= YOUR GOAL =
Reproduce the portion of the privilege escalation write-up below, starting with "Once we’ve done" and going on through "with Burpsuite Repeater.".

Your MySQL connection id is 2
Server version: 5.7.32-0ubuntu0.18.04.1 (Ubuntu)

Copyright (c) 2000, 2018, Oracle, MariaDB Corporation Ab and others.

Type 'help;' or '\h' for help. Type '\c' to clear the current input statement.

MySQL [(none)]> use runornot;
Reading table information for completion of table and column names
You can turn off this feature to get a quicker startup with -A

Database changed
MySQL [runornot]> update runcheck set run = '1';
Query OK, 1 row affected (0.343 sec)
Rows matched: 1  Changed: 1  Warnings: 0

MySQL [runornot]> quit
Bye

Once we’ve done that we can issue commands to the server at

http://10.10.111.183/whatever/index.php

We can send ourselves a shell with this, I use the python3 version with Burpsuite Repeater.

Privesc

This is where it gets … weird. The intended method is to progress through two users; adam and mason then root. In order to do that, we need the passwords for these users. We have this script (more or less, this isn’t a direct copy) to help us find the password for adam:

import bcrypt
import base64

password = # link here
bpass = password.encode('ascii')
passed= str(base64.b64encode(bpass))
hashAndSalt = bcrypt.hashpw(passed.encode(), bcrypt.gensalt())
print(hashAndSalt)

salt = b'$2b$12$SVInH5XmuS3C7eQkmqa6UOM6sDIuumJPrvuiTr.Lbz3GCcUqdf.z6'
# I wrote this code last year and i didnt save password verify line... I need to find my password

The link in the password field was to the Queen song ‘We Will Rock You’ on Youtube, hinting that the user password would be found in the rockyou wordlist.

Spoiler alert; the password is isolsa_tabefX100pre. Where does this occur in rockyou?

┌──(root💀kali)-[/opt/thm/lunizz]
└─# cat -n /usr/share/wordlists/rockyou.txt| grep isolsa_tabefX100pre
7288825 isolsa_tabefX100pre
                                                                                                                                
┌──(root💀kali)-[/opt/thm/lunizz]
└─# wc -l /usr/share/wordlists/rockyou.txt 
14344392 /usr/share/wordlists/rockyou.txt

So rockyou contains 14.3 million passwords, and the target is 7.3 million in. So pretty close to the center of the list.

= LISTED ENTRIES =
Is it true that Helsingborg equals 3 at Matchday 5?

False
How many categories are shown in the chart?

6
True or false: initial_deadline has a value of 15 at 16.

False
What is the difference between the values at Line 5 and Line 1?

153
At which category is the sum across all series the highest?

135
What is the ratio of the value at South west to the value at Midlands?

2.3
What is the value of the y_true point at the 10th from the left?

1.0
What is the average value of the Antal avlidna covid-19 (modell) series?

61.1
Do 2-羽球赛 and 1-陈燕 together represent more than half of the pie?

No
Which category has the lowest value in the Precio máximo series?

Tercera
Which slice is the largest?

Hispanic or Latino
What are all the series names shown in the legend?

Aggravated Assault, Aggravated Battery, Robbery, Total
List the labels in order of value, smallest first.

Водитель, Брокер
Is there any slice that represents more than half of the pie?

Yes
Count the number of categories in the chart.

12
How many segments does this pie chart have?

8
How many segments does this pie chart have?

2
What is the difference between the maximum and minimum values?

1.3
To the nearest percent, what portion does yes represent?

= TASK RESULT =
Once we’ve done that we can issue commands to the server at

http://10.10.111.183/whatever/index.php

We can send ourselves a shell with this, I use the python3 version with Burpsuite Repeater.